# Need help anchoring over wrecks



## Shiner (Mar 31, 2008)

Went out this past Saturday and had many problems anchoring over a wreck. I'm using a fluke style anchor with about 8 feet fo chain. The wind and current was very strong and I couldn't get the anchor to grab. I also had problems figuring out how to anchor directly over the wreck. Does anyone use a buoy to mark the spot before anchoring? Does it help?


----------



## mpmorr (Oct 3, 2007)

I dont know if you know how to search the old forum or not but I believe Murph pretty much wrote the book on anchoring as well as retrieving the anchor. "DeepLines"


----------



## Last Chance (Sep 27, 2007)

Yes using a buoy helps ten fold,but check out Murph's post as mentioned above,good information to know.


----------



## X-Shark (Oct 3, 2007)

You also do not have enough chain for your size boat.



At the min, you need double what you have.


----------



## Gonnamissher (Oct 1, 2007)

I couldn't find Murph's post, but would be very interested in reading it. I was out yeasterday and it took me 5 tries to get the anchor to set. Don't know if it was just me, or the heavy current and high west winds that was the problem.


----------



## onoahi (Oct 5, 2007)

ditto the anchor ball, it's a life saver.


----------



## Danno (Oct 17, 2007)

Ditto to Billybob, if you get anchored the first time where you want to be, its only luck.

Even checking the drift of the boat and dropping it right, wind, tide and current are going to effect the swing of the boat and that is going to take you on and off the wreck/spot.

We dropped anchor7 times on Sunday on a spot; we quit at 7 because I gave up. Wind, current, boat traffic ended up swinging us on and off where we wanted to be.


----------



## wrightackle (Oct 29, 2007)

I like Billybob's advice. Use the chartplotter on your gps to find your anchor bearing. Get rid of that fluke style anchor and buy a claw anchor in the eleven pound size. Make sure you have at least 600 feet of anchor line. If the current is running strong you are going to need to drop the anchor about 300 feet from the wreck to be safe. If you have a garmin gps it will tell you how many feet you are away from the wreck. The claw anchor will plow into the sand with eight feet of chain. If you miss your spot by 50 feet or so you can move that much by cleating you anchor rope off at a different angle. The boat will slide over to where you want it without reanchoring.


----------



## Shiner (Mar 31, 2008)

Thanks to everyone for all the tips. I'm also glad to know that I'm not the only one that was having this problem. I felt like an amateur out there the other day trying to anchor. I'll definately add more chain and look into a Bruce anchor.

Tight Lines!!!


----------



## captken (Feb 24, 2008)

You guys have it made up there. I have to contend with at least one tide change every day and usually 2. Tide speed varries all over the place too. Yeah, the water is much shallower but on screaming tide days, I sometimes have to go to an 8 oz sinker to Grouper fish in 20'.
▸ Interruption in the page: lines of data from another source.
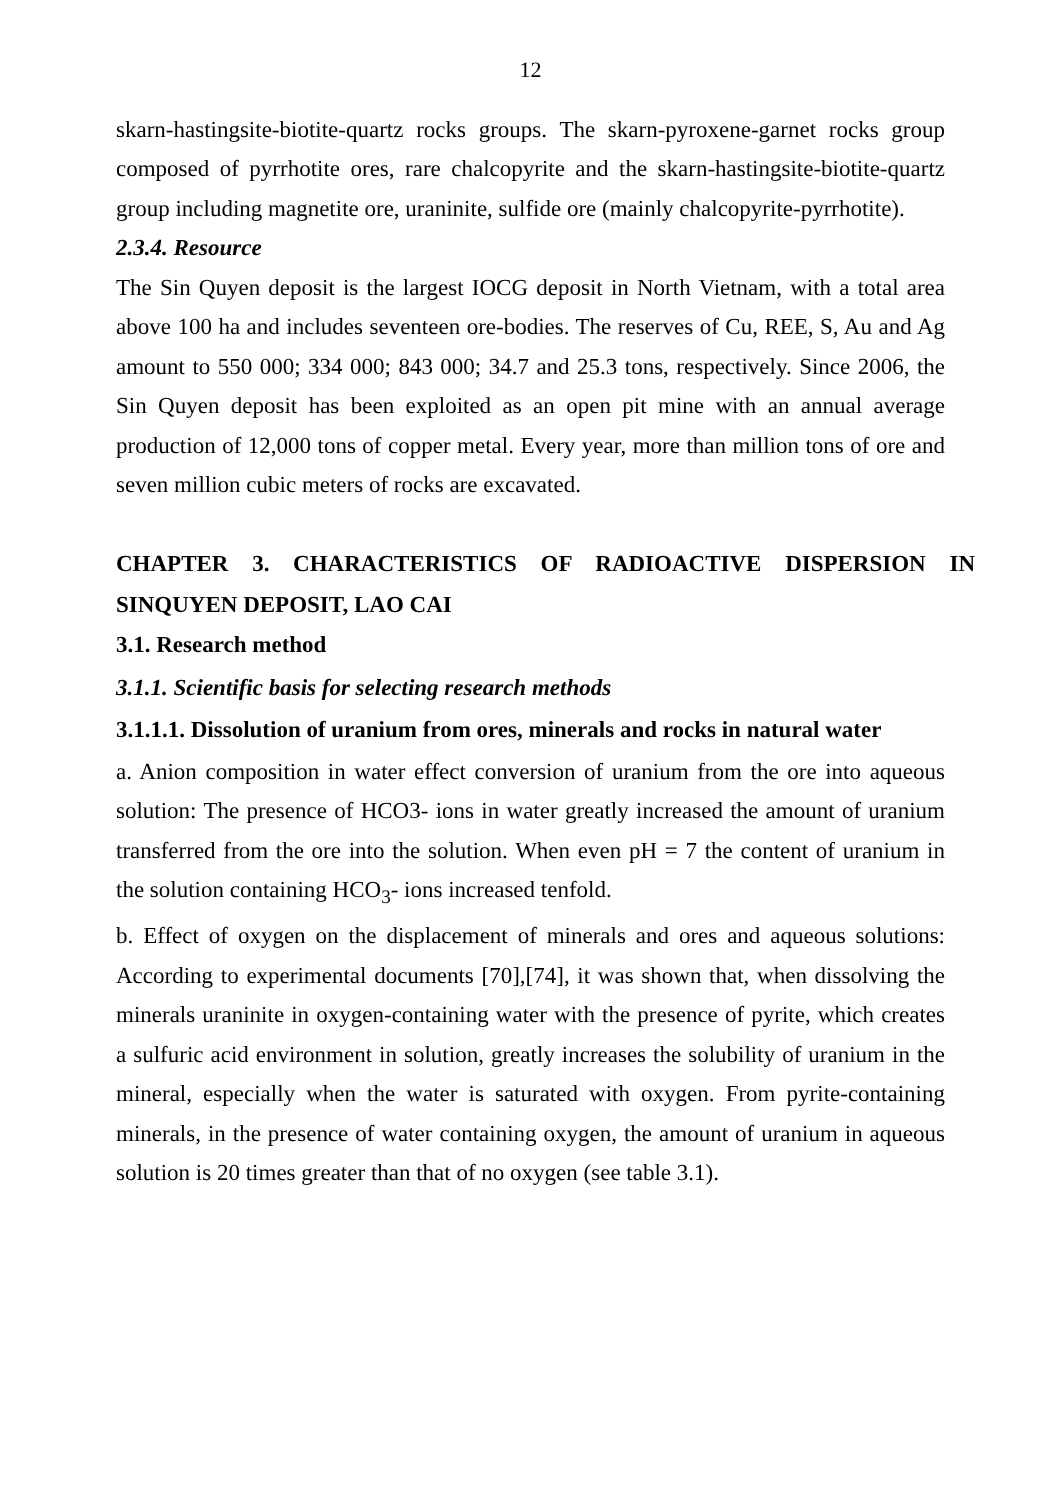12
skarn-hastingsite-biotite-quartz rocks groups. The skarn-pyroxene-garnet rocks group composed of pyrrhotite ores, rare chalcopyrite and the skarn-hastingsite-biotite-quartz group including magnetite ore, uraninite, sulfide ore (mainly chalcopyrite-pyrrhotite).
2.3.4. Resource
The Sin Quyen deposit is the largest IOCG deposit in North Vietnam, with a total area above 100 ha and includes seventeen ore-bodies. The reserves of Cu, REE, S, Au and Ag amount to 550 000; 334 000; 843 000; 34.7 and 25.3 tons, respectively. Since 2006, the Sin Quyen deposit has been exploited as an open pit mine with an annual average production of 12,000 tons of copper metal. Every year, more than million tons of ore and seven million cubic meters of rocks are excavated.
CHAPTER 3. CHARACTERISTICS OF RADIOACTIVE DISPERSION IN SINQUYEN DEPOSIT, LAO CAI
3.1. Research method
3.1.1. Scientific basis for selecting research methods
3.1.1.1. Dissolution of uranium from ores, minerals and rocks in natural water
a. Anion composition in water effect conversion of uranium from the ore into aqueous solution: The presence of HCO3- ions in water greatly increased the amount of uranium transferred from the ore into the solution. When even pH = 7 the content of uranium in the solution containing HCO<sub>3</sub>- ions increased tenfold.
b. Effect of oxygen on the displacement of minerals and ores and aqueous solutions: According to experimental documents [70],[74], it was shown that, when dissolving the minerals uraninite in oxygen-containing water with the presence of pyrite, which creates a sulfuric acid environment in solution, greatly increases the solubility of uranium in the mineral, especially when the water is saturated with oxygen. From pyrite-containing minerals, in the presence of water containing oxygen, the amount of uranium in aqueous solution is 20 times greater than that of no oxygen (see table 3.1).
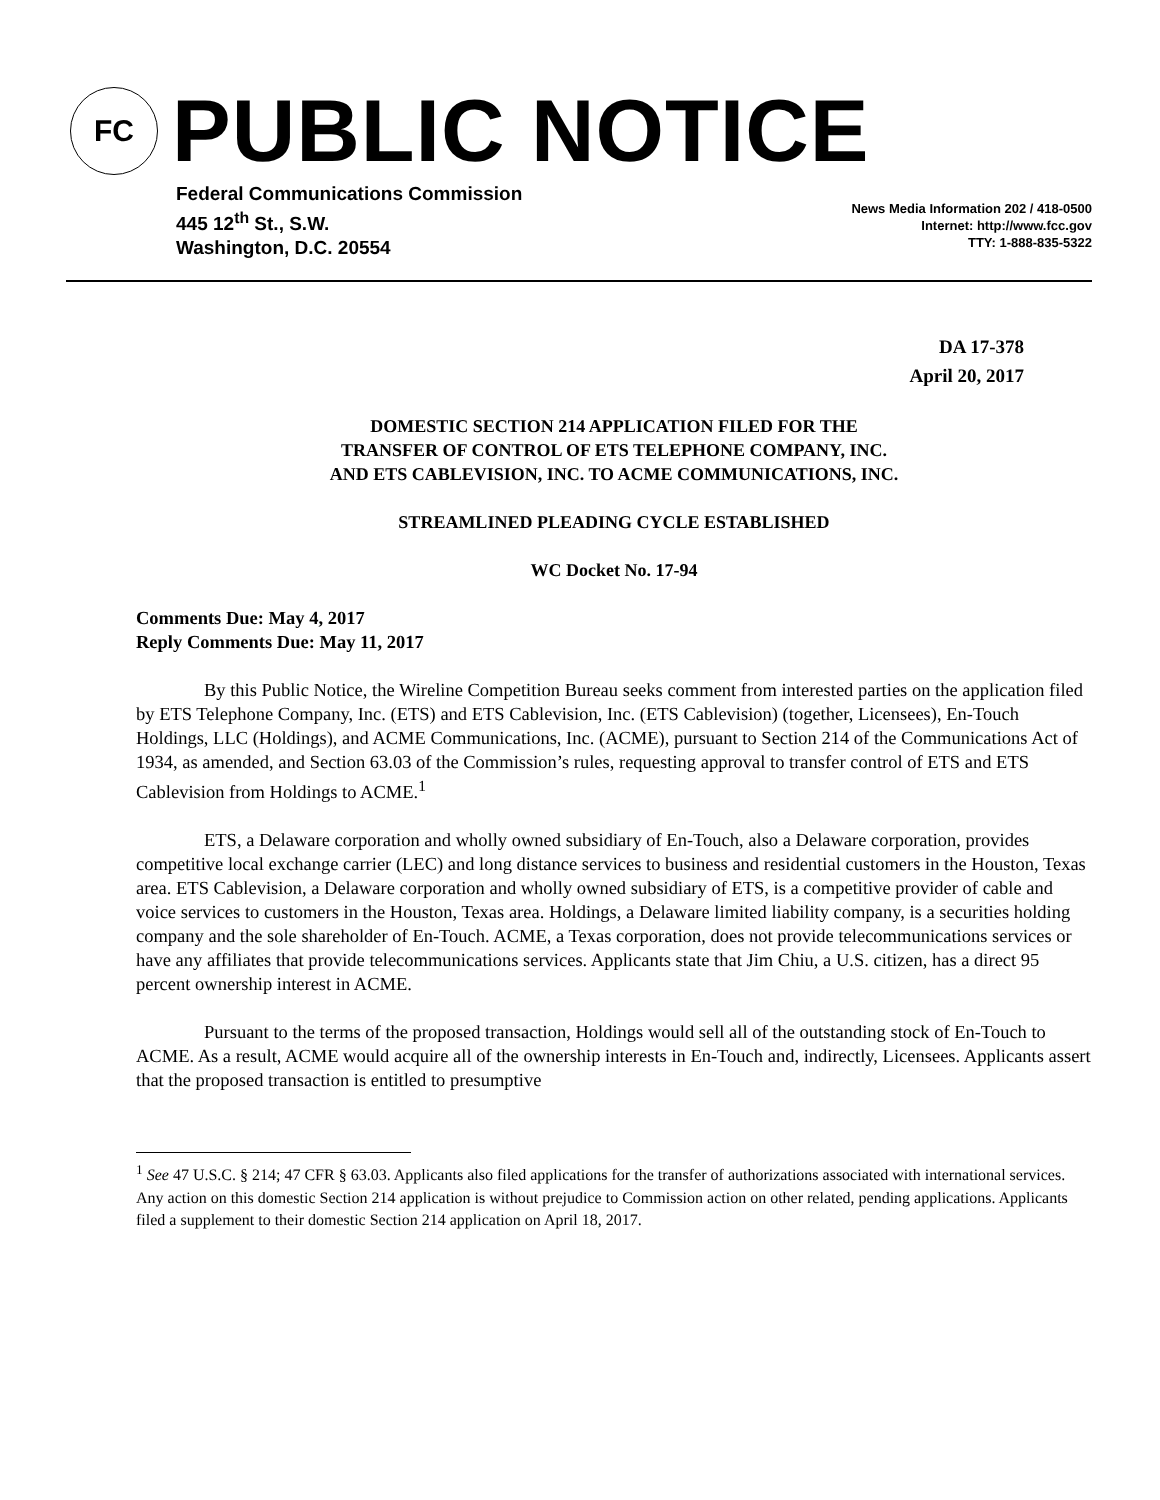FC
PUBLIC NOTICE
Federal Communications Commission
445 12<sup>th</sup> St., S.W.
Washington, D.C. 20554
News Media Information 202 / 418-0500
Internet: http://www.fcc.gov
TTY: 1-888-835-5322
DA 17-378
April 20, 2017
DOMESTIC SECTION 214 APPLICATION FILED FOR THE
TRANSFER OF CONTROL OF ETS TELEPHONE COMPANY, INC.
AND ETS CABLEVISION, INC. TO ACME COMMUNICATIONS, INC.
STREAMLINED PLEADING CYCLE ESTABLISHED
WC Docket No. 17-94
Comments Due: May 4, 2017
Reply Comments Due: May 11, 2017
By this Public Notice, the Wireline Competition Bureau seeks comment from interested parties on the application filed by ETS Telephone Company, Inc. (ETS) and ETS Cablevision, Inc. (ETS Cablevision) (together, Licensees), En-Touch Holdings, LLC (Holdings), and ACME Communications, Inc. (ACME), pursuant to Section 214 of the Communications Act of 1934, as amended, and Section 63.03 of the Commission’s rules, requesting approval to transfer control of ETS and ETS Cablevision from Holdings to ACME.<sup>1</sup>
ETS, a Delaware corporation and wholly owned subsidiary of En-Touch, also a Delaware corporation, provides competitive local exchange carrier (LEC) and long distance services to business and residential customers in the Houston, Texas area. ETS Cablevision, a Delaware corporation and wholly owned subsidiary of ETS, is a competitive provider of cable and voice services to customers in the Houston, Texas area. Holdings, a Delaware limited liability company, is a securities holding company and the sole shareholder of En-Touch. ACME, a Texas corporation, does not provide telecommunications services or have any affiliates that provide telecommunications services. Applicants state that Jim Chiu, a U.S. citizen, has a direct 95 percent ownership interest in ACME.
Pursuant to the terms of the proposed transaction, Holdings would sell all of the outstanding stock of En-Touch to ACME. As a result, ACME would acquire all of the ownership interests in En-Touch and, indirectly, Licensees. Applicants assert that the proposed transaction is entitled to presumptive
<sup>1</sup> See 47 U.S.C. § 214; 47 CFR § 63.03. Applicants also filed applications for the transfer of authorizations associated with international services. Any action on this domestic Section 214 application is without prejudice to Commission action on other related, pending applications. Applicants filed a supplement to their domestic Section 214 application on April 18, 2017.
I haven't gotten to "Anchoring Tips" yet. That ought to take up a bunch of pages.


----------



## wrightackle (Oct 29, 2007)

Forget the Bruce anchor they are way too expensive. The horizen claw in the eleven pound size is forty dollars. If you catch them on sale you can get them for thirty dollars. It will be the best money you have ever spent. I used to battle those fluke anchors until I was turned on these.


----------



## Joseph34306 (Dec 8, 2007)

Here is how we do it and it works pretty well. First we have a bouy with just enough rope on it to reach the bottom. We have a smaller bouy attached to the main bouy with about five feet of light rope. When we find the fish on the bottom machine we throw the bouy system overboard. Then we drive a couple hundred feet from the two bouys and allign the bow of the boat with the bouys and drop the anchor. The smaller bouy is used to determine witch way the current is going and when the bow and two bouys are in line you drift perfectly back over the hole you are trying to fish. Hope this is not to confusing and helps. Good Luck.


----------



## eddyhops (Apr 26, 2008)

The West Marine advisor...

http://www.westmarine.com/webapp/wcs/stores/servlet/westadvisor/10001/-1/10001/AnchoringTechniques.htm


----------



## atlantacapt (Oct 2, 2007)

Here is how to do it...Don't Anchor!! Hold up with the engines and you will be 100 times more successful and be able to fish spots more efficiently with better results.


----------